PROMPT
Reproduce word for word the whole passage about judges' pay increases.

STUDY TEXT
= = = = =

So it is a terrible dilemma. There is no getting away from it: 32% (for the High Court Judges) or 22% (for the Circuit Judges) is a huge increase. Politically, it could not come at a more difficult time for the Government, just after Theresa May foolishly announced the “end of austerity” and just as Esther McVey admitted that some of the poorest people in the country are about to find their income reduced with the introduction of Universal Credit.
It will split the legal profession. Some will say – without even the merest whiff of self-interest, of course – that we need to pay top dollar to attract the best candidates. Other criminal barristers and solicitors, on the other hand, many of whom struggle to get by on £20,000 or £30,000 a year with huge debts to finance, will think that giving large pay increases to already comfortably-off judges is not the best use of scarce resources.

= = = = =

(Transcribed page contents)
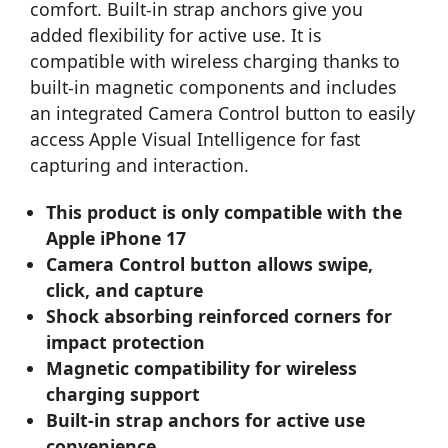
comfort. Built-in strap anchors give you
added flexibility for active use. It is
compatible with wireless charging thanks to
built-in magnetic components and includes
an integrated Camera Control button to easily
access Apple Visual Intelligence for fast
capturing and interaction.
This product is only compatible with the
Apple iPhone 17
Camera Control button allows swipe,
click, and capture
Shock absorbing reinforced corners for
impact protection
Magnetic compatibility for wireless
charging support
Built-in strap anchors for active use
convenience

= = = = =

EXERCISE ANSWER
So it is a terrible dilemma. There is no getting away from it: 32% (for the High Court Judges) or 22% (for the Circuit Judges) is a huge increase. Politically, it could not come at a more difficult time for the Government, just after Theresa May foolishly announced the “end of austerity” and just as Esther McVey admitted that some of the poorest people in the country are about to find their income reduced with the introduction of Universal Credit.
It will split the legal profession. Some will say – without even the merest whiff of self-interest, of course – that we need to pay top dollar to attract the best candidates. Other criminal barristers and solicitors, on the other hand, many of whom struggle to get by on £20,000 or £30,000 a year with huge debts to finance, will think that giving large pay increases to already comfortably-off judges is not the best use of scarce resources.